美の評価、和音の印象の評価、エビフライのおいしさの評価、ありとあらゆる感覚の評価で使われるSD法ですが、この手法の面白いところは、多くの場合、EPA構造と呼ばれる3つの因子が抽出されるということです。

EPA構造とは、評価性(Evaluation)因子、活動性(Activity)因子、力量性(Potency)因子の3つです。

評価性因子とは、「好きー嫌い」「良いー悪い」に関わる因子、
活動性因子とは、「動的なー静的な」「派手なー地味な」に関わる因子、
力量性因子とは、「固いーやわらかい」「強いー弱い」に関わる因子です。

例えば和音でいうと、「協和ー不協和」が評価性、「派手ー地味」が活動性、「強いー弱い」が力量性になります。他にも色んな評価語が考えられますが、ほぼこの3つの因子に縮約されると思います。

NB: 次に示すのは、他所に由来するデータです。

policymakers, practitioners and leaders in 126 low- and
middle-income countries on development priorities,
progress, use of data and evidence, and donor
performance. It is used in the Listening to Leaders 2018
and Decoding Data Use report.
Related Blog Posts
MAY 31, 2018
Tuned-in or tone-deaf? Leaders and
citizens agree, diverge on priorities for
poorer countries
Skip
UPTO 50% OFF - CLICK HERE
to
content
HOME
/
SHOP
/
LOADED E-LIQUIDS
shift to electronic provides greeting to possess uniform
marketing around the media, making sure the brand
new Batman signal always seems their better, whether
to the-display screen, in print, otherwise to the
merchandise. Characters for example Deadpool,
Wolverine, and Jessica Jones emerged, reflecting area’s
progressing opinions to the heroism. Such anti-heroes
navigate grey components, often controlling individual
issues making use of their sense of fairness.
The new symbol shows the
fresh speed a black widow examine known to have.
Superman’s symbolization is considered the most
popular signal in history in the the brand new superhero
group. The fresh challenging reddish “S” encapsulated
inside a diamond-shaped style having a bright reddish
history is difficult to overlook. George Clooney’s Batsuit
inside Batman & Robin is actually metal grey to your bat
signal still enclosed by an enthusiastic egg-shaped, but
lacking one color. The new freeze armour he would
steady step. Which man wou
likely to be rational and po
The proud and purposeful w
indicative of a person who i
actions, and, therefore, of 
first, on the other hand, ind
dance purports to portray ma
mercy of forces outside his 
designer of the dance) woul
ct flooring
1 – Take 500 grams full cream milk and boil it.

しかもこれに関連した脳活動が見つかっているのも興味深いところです。
以下が出典です。

言語相対論

実はこのSD法は、Osgoodが言語相対論に対する反証として用いていたというのも、面白い話だと思っています。

言語相対論というのは、使用している言語によって、その思考が影響を受けるという理論です。
エスキモーは雪を表現する言葉が30種類以上あって、我々とは違う印象を伴った世界で生きているという感じの考え方です。

Osgoodはこれに対して、多くの対象において共通3の因子が見出されているので、人間の認識は共通であると述べようとしました。ただただ言葉の種類が違うだけで、同じ印象を伴っているということですね。
このあたりはクオリアの記事でも述べましたが、実際のところは観測することが難しいでしょう。

しかし、クオリアの共通性を横に置いておけば、言語相対論を否定することはできないまでも、脳活動に関連する評価語で表現される共通でユニバーサルな印象というものが存在している可能性は非常に高いと私は思っています。

まとめ

OsgoodのSD法で抽出されるEPA構造について紹介しました。
人類に共通の脳活動に関連した、何かしらの3印象というものは存在していそうです。